What the task asks:
Scan the entries for the word "display". Every line that has it should be copied.

Top of The data

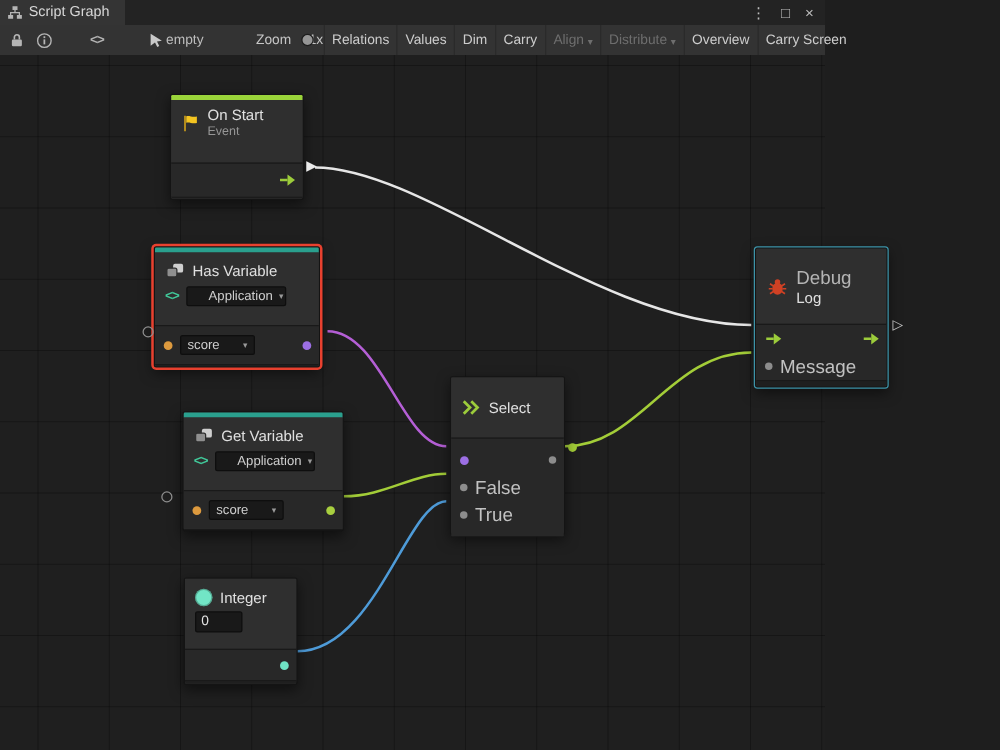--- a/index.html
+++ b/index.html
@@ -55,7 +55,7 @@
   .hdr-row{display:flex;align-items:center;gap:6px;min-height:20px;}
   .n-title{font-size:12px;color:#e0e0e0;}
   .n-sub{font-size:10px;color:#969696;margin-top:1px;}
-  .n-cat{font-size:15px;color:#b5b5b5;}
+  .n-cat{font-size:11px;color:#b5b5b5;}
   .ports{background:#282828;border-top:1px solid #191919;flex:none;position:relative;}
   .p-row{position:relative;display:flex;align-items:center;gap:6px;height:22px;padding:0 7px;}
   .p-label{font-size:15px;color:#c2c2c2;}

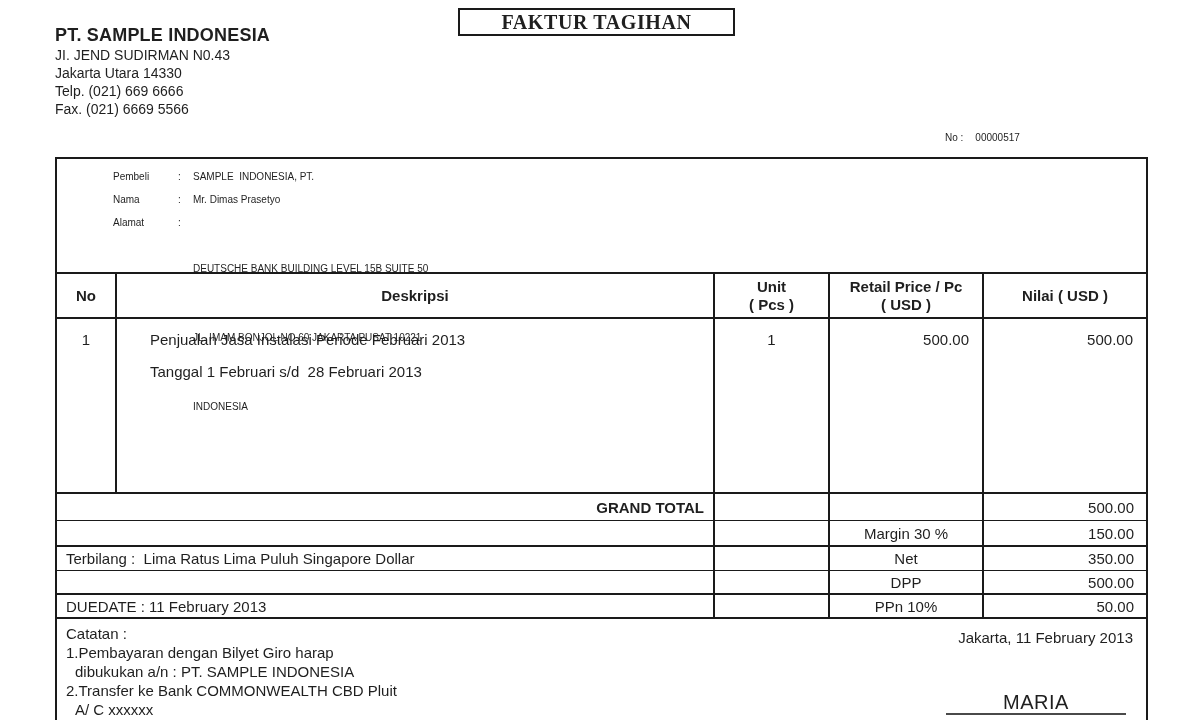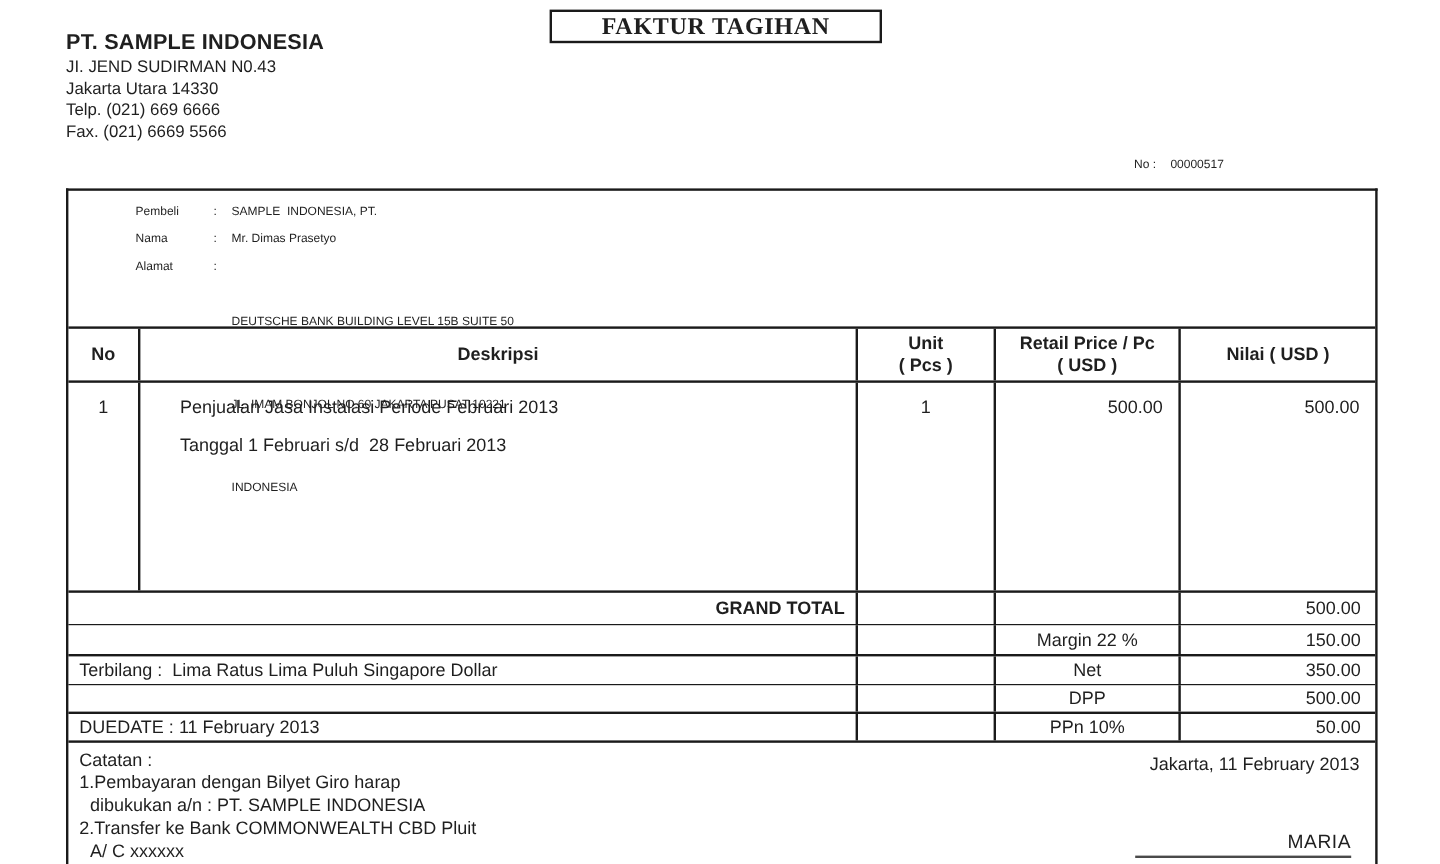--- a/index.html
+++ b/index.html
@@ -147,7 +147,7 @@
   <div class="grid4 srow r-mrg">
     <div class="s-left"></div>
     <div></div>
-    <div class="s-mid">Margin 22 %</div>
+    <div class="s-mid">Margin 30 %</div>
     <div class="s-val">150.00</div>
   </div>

Bottom of The data

Finished task:
   .hdr-row{display:flex;align-items:center;gap:6px;min-height:20px;}
   .p-row{position:relative;display:flex;align-items:center;gap:6px;height:22px;padding:0 7px;}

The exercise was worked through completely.